You've made a LOT of progress. You have your W rethinking things, and seriously considering getting back with you (don't let her current upset give you the wrong idea - someone who has not emotional connection to your R doesn't get this upset about things ending.)
You've drawn some tough lines in the sand for her, the main one being to drop the OM. Fine, fair enough. But I see a bit of a double-standard here. Remember your very first post? (I do, because I just read it!;)) It said:
Quote: She told me that I should date other women now. this was only so that it would be ok for her to be with him, becouse even though she had been cheating ( and had only slept with me once since Christmas) she would get very jealous about me and other women.
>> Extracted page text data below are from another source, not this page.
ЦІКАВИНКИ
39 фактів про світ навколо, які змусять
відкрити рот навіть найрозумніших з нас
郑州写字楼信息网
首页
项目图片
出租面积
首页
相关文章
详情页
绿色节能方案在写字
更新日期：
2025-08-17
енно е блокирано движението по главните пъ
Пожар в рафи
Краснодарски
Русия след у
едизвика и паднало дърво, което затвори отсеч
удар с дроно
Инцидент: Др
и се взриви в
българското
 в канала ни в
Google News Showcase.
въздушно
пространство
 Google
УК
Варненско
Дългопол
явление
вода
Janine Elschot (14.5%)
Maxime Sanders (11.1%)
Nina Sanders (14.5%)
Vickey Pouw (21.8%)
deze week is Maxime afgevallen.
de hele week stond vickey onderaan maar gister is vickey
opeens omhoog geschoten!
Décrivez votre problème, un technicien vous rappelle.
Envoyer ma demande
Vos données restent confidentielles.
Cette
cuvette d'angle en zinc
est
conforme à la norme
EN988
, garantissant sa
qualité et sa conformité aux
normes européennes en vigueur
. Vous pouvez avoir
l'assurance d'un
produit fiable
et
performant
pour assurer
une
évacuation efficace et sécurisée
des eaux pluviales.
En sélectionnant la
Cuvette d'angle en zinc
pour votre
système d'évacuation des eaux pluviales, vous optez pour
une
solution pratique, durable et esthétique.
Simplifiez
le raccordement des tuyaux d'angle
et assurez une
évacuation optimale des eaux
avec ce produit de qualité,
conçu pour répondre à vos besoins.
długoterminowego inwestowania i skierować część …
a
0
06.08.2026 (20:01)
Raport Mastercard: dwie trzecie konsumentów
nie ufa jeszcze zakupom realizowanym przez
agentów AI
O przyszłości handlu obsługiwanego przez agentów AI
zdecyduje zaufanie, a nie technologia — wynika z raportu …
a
I had told her that I had been talking to a couple of women but had decided not to talk to them any more until I was divorced. I said that I stood with her in front of our friends and families and promised to be faithful to her no matter what, and that I intended to keep my word even if she hadn't. I started wearing my ring again too. I told her that I had a date in mind, that I wouldn't let her know when it was, but if she has not asked me for a divorce by then and things were'nt looking better (getting rid of OM) then I would ask her for one so that I could start dating with a clear concience.
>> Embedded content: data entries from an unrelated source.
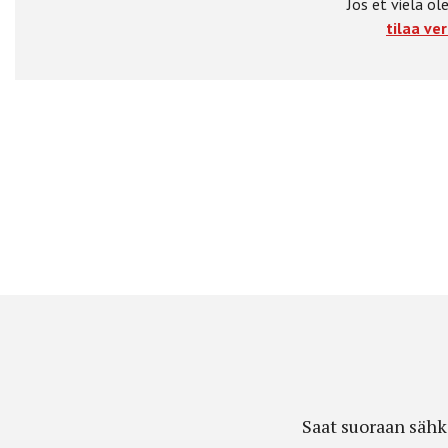
Jos et vielä ole
tilaa ver
Saat suoraan sähk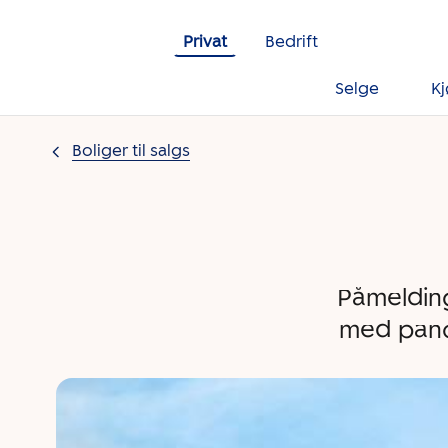
Gå til innholdet
Privat
Bedrift
Selge
K
Boliger til salgs
Påmelding
med panor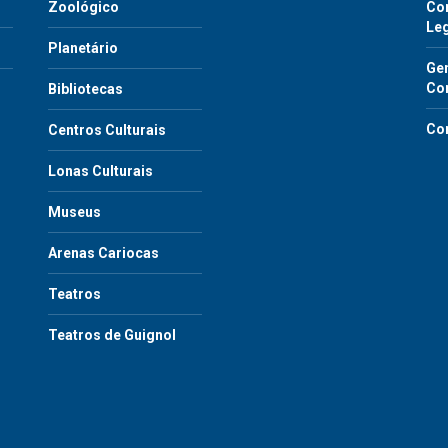
Zoológico
Con
Le
Planetário
Gen
Co
Bibliotecas
Co
Centros Culturais
Lonas Culturais
Museus
Arenas Cariocas
Teatros
Teatros de Guignol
Now, at this point, I think you need to make up your mind. Are you going to pursue this divorce seriously? Are you really DONE and ready to move on? If so, then fine - move on with your life and date other women.
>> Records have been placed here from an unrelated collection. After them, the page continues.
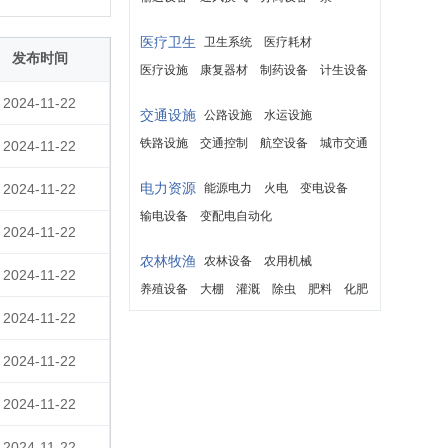
医疗卫生
卫生系统
医疗耗材
发布时间
医疗设施
康复器材
制药设备
计生设备
救护车
2024-11-22
交通设施
公路设施
水运设施
铁路设施
交通控制
航空设备
城市交通
2024-11-22
电力资源
2024-11-22
能源电力
火电
变电设备
输电设备
变配电自动化
2024-11-22
农林牧渔
农林设备
农用机械
2024-11-22
养殖设备
大棚
灌溉
除虫
肥料
化肥
2024-11-22
种畜
良种
2024-11-22
2024-11-22
2024-11-22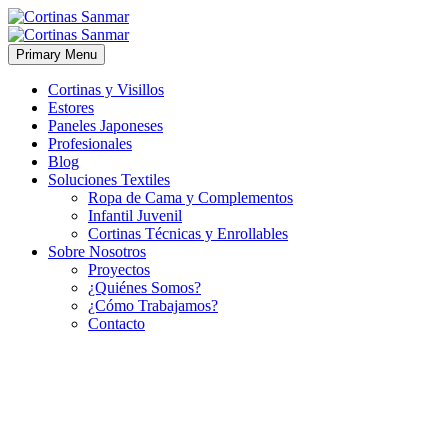
Primary Menu
Cortinas y Visillos
Estores
Paneles Japoneses
Profesionales
Blog
Soluciones Textiles
Ropa de Cama y Complementos
Infantil Juvenil
Cortinas Técnicas y Enrollables
Sobre Nosotros
Proyectos
¿Quiénes Somos?
¿Cómo Trabajamos?
Contacto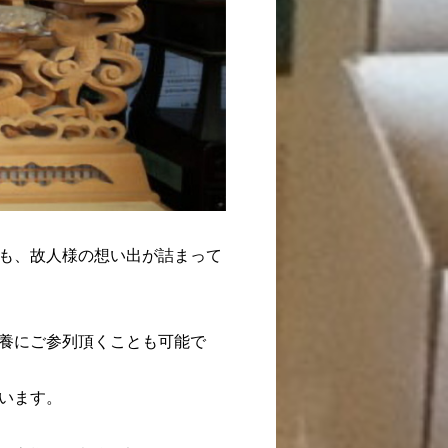
も、故人様の想い出が詰まって
養にご参列頂くことも可能で
います。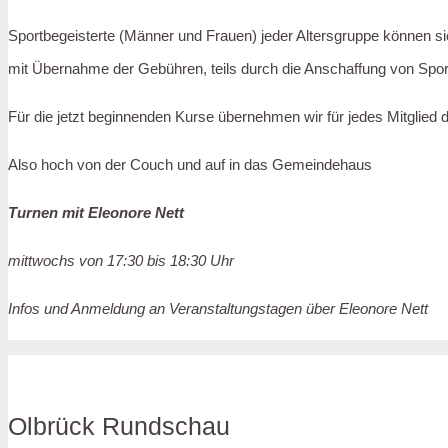
Sportbegeisterte (Männer und Frauen) jeder Altersgruppe können s
mit Übernahme der Gebühren, teils durch die Anschaffung von Spor
Für die jetzt beginnenden Kurse übernehmen wir für jedes Mitglied d
Also hoch von der Couch und auf in das Gemeindehaus
Turnen mit Eleonore Nett
mittwochs von 17:30 bis 18:30 Uhr
Infos und Anmeldung an Veranstaltungstagen über Eleonore Nett
Olbrück Rundschau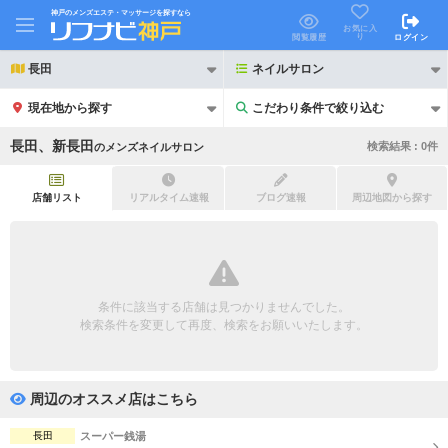
神戸のメンズエステ・マッサージを探すなら
お気に入
り
閲覧履歴
ログイン
長田
ネイルサロン
現在地から探す
こだわり条件で絞り込む
こだわり条件で絞り込む
長田、新長田
検索結果 :
0
件
の
メンズネイルサロン
店舗リスト
リアルタイム速報
ブログ速報
周辺地図から探す
21時以降も受付
24時以降も受付
初回割引あり
リピーター割引あり
条件に該当する店舗は見つかりませんでした。
検索条件を変更して再度、検索をお願いいたします。
団体割引
ポイントカード有
キャッシュレス決済OK
領収証発行可
周辺のオススメ店はこちら
2名様歓迎
団体様歓迎
長田
スーパー銭湯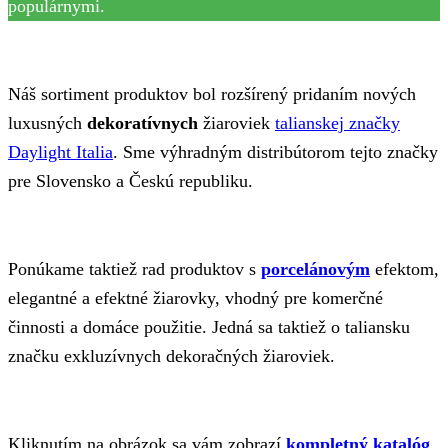
populárnymi.
Náš sortiment produktov bol rozšírený pridaním nových
luxusných
dekoratívnych
žiaroviek
talianskej značky
Daylight Italia
. Sme výhradným distribútorom tejto značky
pre Slovensko a Českú republiku.
Ponúkame taktiež rad produktov s
porcelánovým
efektom,
elegantné a efektné žiarovky, vhodný pre komerčné
činnosti a domáce použitie. Jedná sa taktiež o taliansku
značku exkluzívnych dekoračných žiaroviek.
Kliknutím na obrázok sa vám zobrazí
kompletný katalóg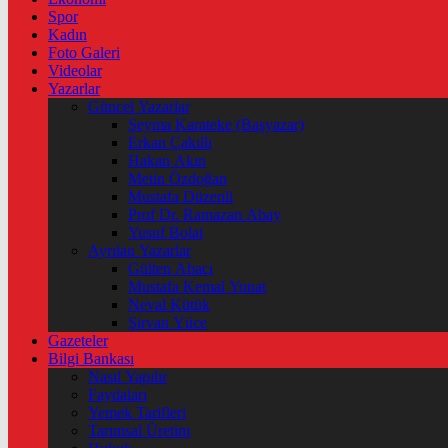
Spor
Kadın
Foto Galeri
Videolar
Yazarlar
Güncel Yazarlar
Şeyma Karateke (Başyazar)
Erkan Çakıllı
Hakan Akın
Metin Özdoğan
Mustafa Düzenli
Prof Dr. Ramazan Abay
Yusuf Bolat
Ayrılan Yazarlar
Gülten Abacı
Mustafa Kemal Yonat
Neval Kütük
Şirvan Yüce
Gazeteler
Bilgi Bankası
Nasıl Yapılır
Faydaları
Yemek Tarifleri
Tarımsal Üretim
But if you are still holding out hope for your M, then act that way. Yes, stick to your guns about filing, if that's what it takes to shake her up. Yes, stick to your guns about her dropping the OM entirely. But don't claim you still want your marriage to work out, and then go start dating and sleeping with other women. (And don't tell me about your "male needs" - I have them too and you know this ain't the answer.)
You've told us how fragile your W is, with her history of abuse and neglect. If you want to salvage your M, then quit setting up ultimatums and trying to scare her into coming back to you. Do you think that's going to work? I don't! Ease up just a little and give things a fighting chance to resolve in your favor.
Sorry for the tough love, pardner, but that's the way I see it. If you don't agree with what I said, that's fine - being here doesn't mean we all have to agree, and giving advice doesn't mean anybody has to take it. I'm not trying to jump down your throat, but I'm really concerned you're on the verge of throwing away all your hard work, and I would hate to see that happen.
Rob
Thread #10 22 year M, MLC, Piecing since 1/07 Goal: Live with confidence & enthusiasm!